▸ WHAT YOU NEED TO DO:
Set down all of the entries below exactly, and omit the pictures.

(Stored records)
--- START ---
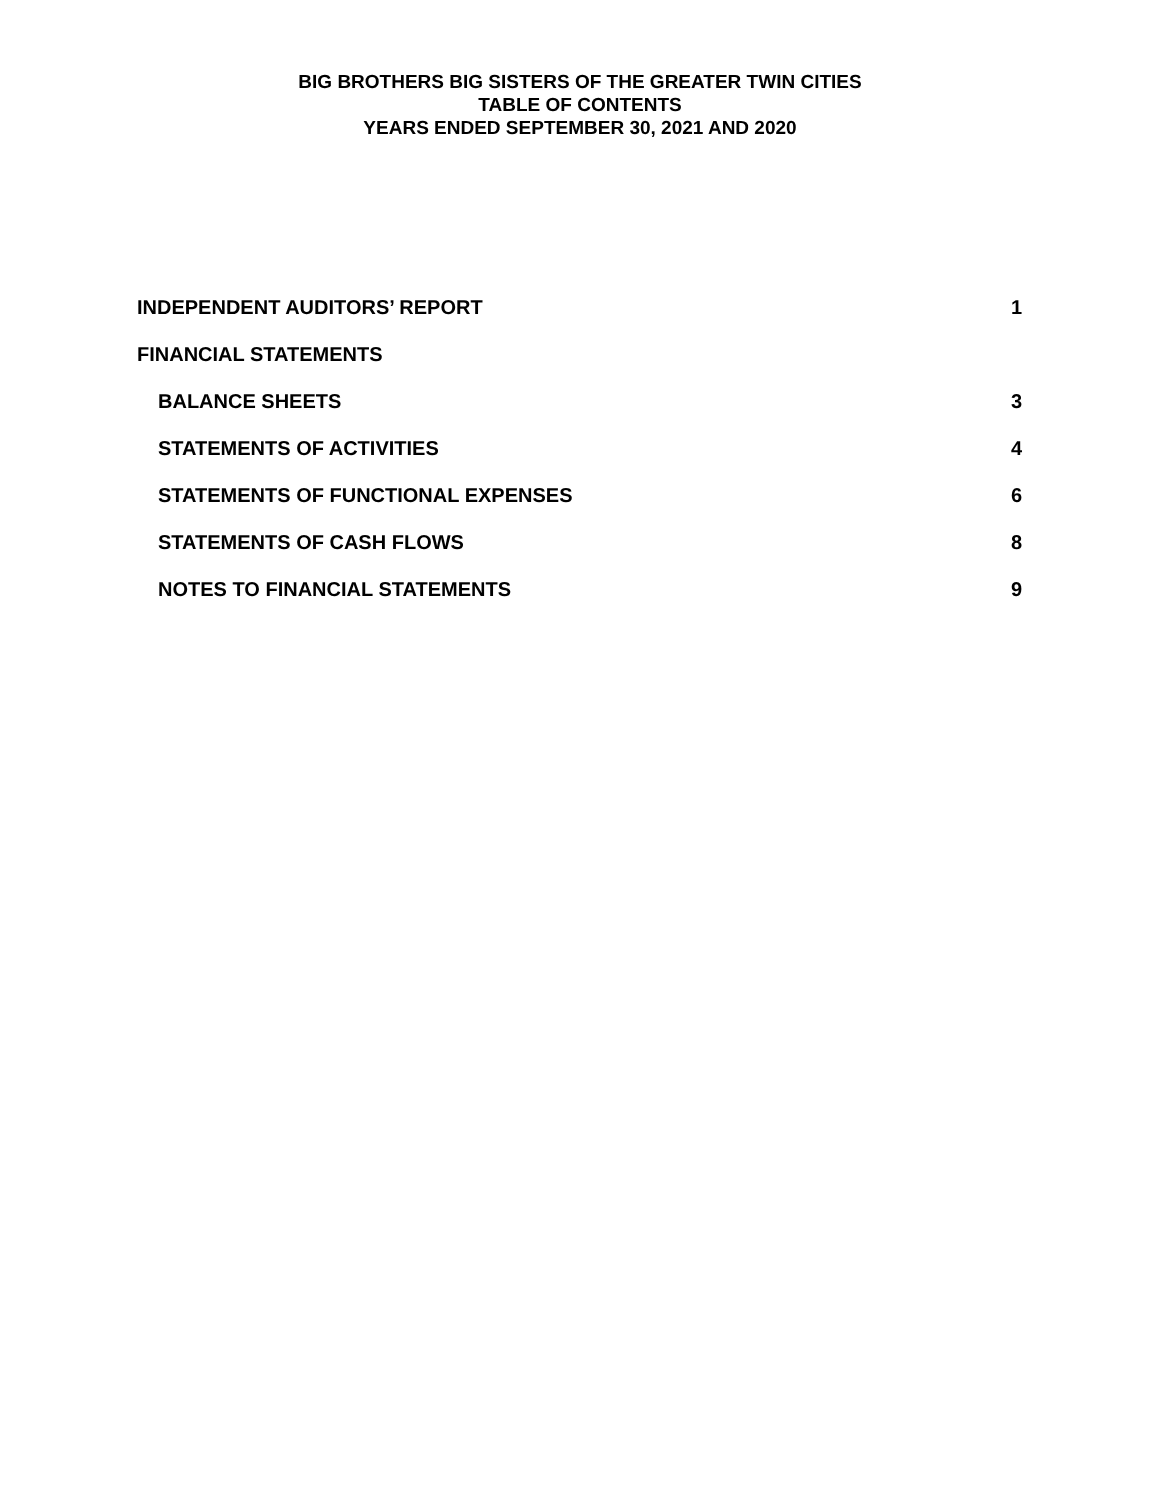BIG BROTHERS BIG SISTERS OF THE GREATER TWIN CITIES
TABLE OF CONTENTS
YEARS ENDED SEPTEMBER 30, 2021 AND 2020
INDEPENDENT AUDITORS’ REPORT 1
FINANCIAL STATEMENTS
BALANCE SHEETS 3
STATEMENTS OF ACTIVITIES 4
STATEMENTS OF FUNCTIONAL EXPENSES 6
STATEMENTS OF CASH FLOWS 8
NOTES TO FINANCIAL STATEMENTS 9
--- END ---
▸ REPLY:
BIG BROTHERS BIG SISTERS OF THE GREATER TWIN CITIES
TABLE OF CONTENTS
YEARS ENDED SEPTEMBER 30, 2021 AND 2020
INDEPENDENT AUDITORS’ REPORT 1
FINANCIAL STATEMENTS
BALANCE SHEETS 3
STATEMENTS OF ACTIVITIES 4
STATEMENTS OF FUNCTIONAL EXPENSES 6
STATEMENTS OF CASH FLOWS 8
NOTES TO FINANCIAL STATEMENTS 9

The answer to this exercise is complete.